TASK ITEM - Please put the text in the records below into a single numbered list, one line per item, with blank lines and the pictures left out.

DATA RECORDS -
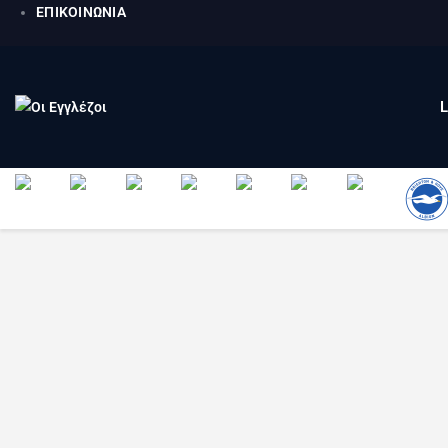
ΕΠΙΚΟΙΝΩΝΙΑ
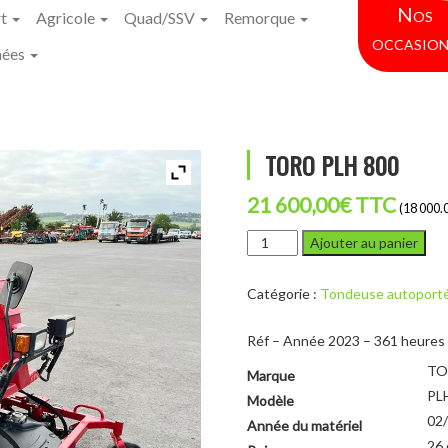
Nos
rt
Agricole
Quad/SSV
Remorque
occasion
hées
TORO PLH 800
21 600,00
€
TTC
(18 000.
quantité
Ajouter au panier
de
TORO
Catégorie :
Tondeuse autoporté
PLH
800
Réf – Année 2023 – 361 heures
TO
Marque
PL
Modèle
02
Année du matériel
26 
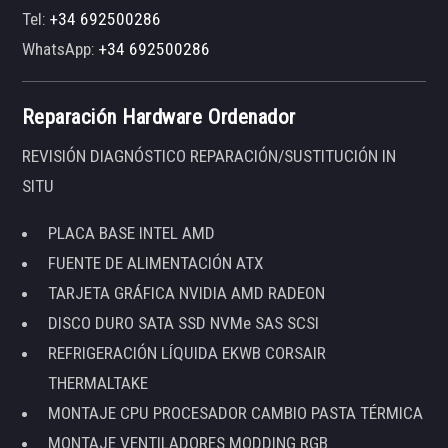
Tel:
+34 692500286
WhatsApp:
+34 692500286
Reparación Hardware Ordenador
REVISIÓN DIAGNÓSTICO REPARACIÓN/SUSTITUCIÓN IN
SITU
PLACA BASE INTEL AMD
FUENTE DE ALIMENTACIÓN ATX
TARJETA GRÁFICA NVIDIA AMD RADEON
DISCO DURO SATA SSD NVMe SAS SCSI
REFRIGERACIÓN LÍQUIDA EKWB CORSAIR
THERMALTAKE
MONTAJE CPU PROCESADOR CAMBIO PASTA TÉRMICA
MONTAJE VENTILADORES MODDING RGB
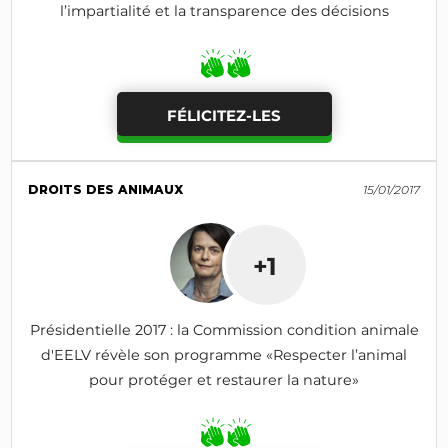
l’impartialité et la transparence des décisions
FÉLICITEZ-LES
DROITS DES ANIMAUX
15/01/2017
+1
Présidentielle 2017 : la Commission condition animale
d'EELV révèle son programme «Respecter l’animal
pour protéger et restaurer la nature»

EXERCISE OUTPUT -
1. ΕΠΙΚΟΙΝΩΝΙΑ
2. Nos
3. rt
4. Agricole
5. Quad/SSV
6. Remorque
7. occasion
8. hées
9. TORO PLH 800
10. 21 600,00
11. €
12. TTC
13. (18 000.
14. quantité
15. Ajouter au panier
16. de
17. TORO
18. Catégorie :
19. Tondeuse autoporté
20. PLH
21. 800
22. Réf – Année 2023 – 361 heures
23. TO
24. Marque
25. PL
26. Modèle
27. 02
28. Année du matériel
29. 26 
30. Tel:
31. +34 692500286
32. WhatsApp:
33. +34 692500286
34. Reparación Hardware Ordenador
35. REVISIÓN DIAGNÓSTICO REPARACIÓN/SUSTITUCIÓN IN
36. SITU
37. PLACA BASE INTEL AMD
38. FUENTE DE ALIMENTACIÓN ATX
39. TARJETA GRÁFICA NVIDIA AMD RADEON
40. DISCO DURO SATA SSD NVMe SAS SCSI
41. REFRIGERACIÓN LÍQUIDA EKWB CORSAIR
42. THERMALTAKE
43. MONTAJE CPU PROCESADOR CAMBIO PASTA TÉRMICA
44. MONTAJE VENTILADORES MODDING RGB
45. l’impartialité et la transparence des décisions
46. FÉLICITEZ-LES
47. DROITS DES ANIMAUX
48. 15/01/2017
49. +1
50. Présidentielle 2017 : la Commission condition animale
51. d'EELV révèle son programme «Respecter l’animal
52. pour protéger et restaurer la nature»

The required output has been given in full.